Three Nigerian teenagers have developed an app they hope will help to tackle climate change.
The team has created 'EarthExp' which combines information about environmental trends with social networking and games.
Users create a city but need to consider how the environment might affect it as it develops.
Fortune Somuadia is one of the developers and explained the thinking. behind the app.
"We decided to get people not so fully stuck on our app, but stuck on our app enough to be able to develop a sense of action towards climate change, like developing or thinking of the fact that they can do something to relieve climate change," she said.
"So it's basically to use a persuasive strategy to induce a behavioural change in our users and in return we get a positive feedback towards climate action."
Favor Chibuike helped Fortune create the app.
"In the game we also have a feature where if you cut one tree you will have to plant three more trees," she says.
"So, in the game if you don't take care of your environment and all that other stuff, you notice that it affects the way you behave around your surroundings."
It comes as African officials push to make more industrialised nations pay for environmental damage done to poorer countries.
Africa needs around $3 trillion to fulfil its self-determined emissions targets, known as nationally determined contributions, that each country is required to submit as part of the 2015 Paris agreement on climate, according to U.N. and Africa Development Bank estimates.
Fortune explains that, although Africa is not the biggest producer of greenhouse gases, they are severely impacted.

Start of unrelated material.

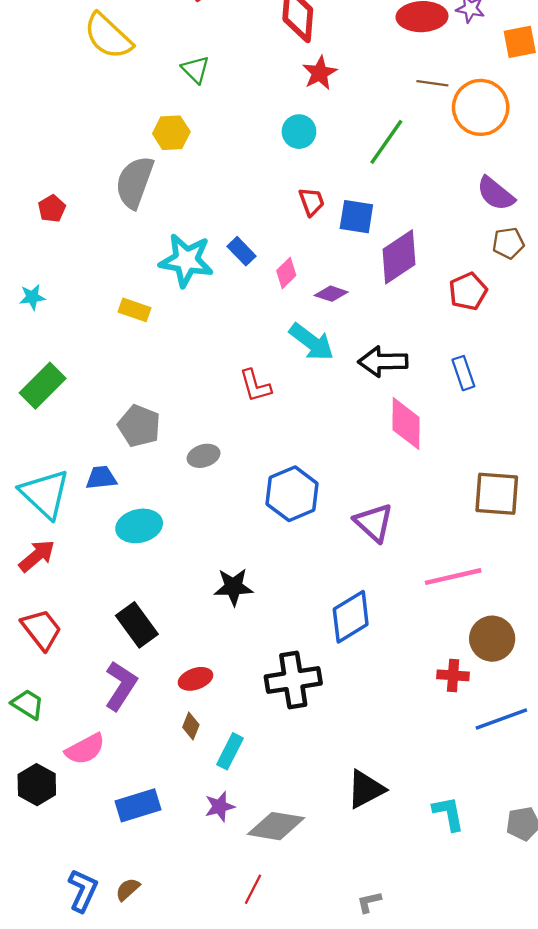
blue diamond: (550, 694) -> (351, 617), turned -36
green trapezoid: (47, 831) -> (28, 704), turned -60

"We are actually very sceptical about it because even for the fact that Africa as a whole doesn't emit as much greenhouse gases like the Americans and other countries, we are largely affected. So severe floods happen in Africa and heatwaves happens, we are most affected by it."
EarthExp was a regional winner in a 2022 global competition organised by Technovation; a US-based nonprofit company empowering women and girls to use technology for change.
It comes ahead of the 2022 United Nations Climate Change Conference, or COP27, scheduled for November in Sharm El Sheikh, Egypt.
The mobile application is in addition to their campaigns in schools and around their neighborhood, urging people to dispose of refuse properly and reduce the use of plastic.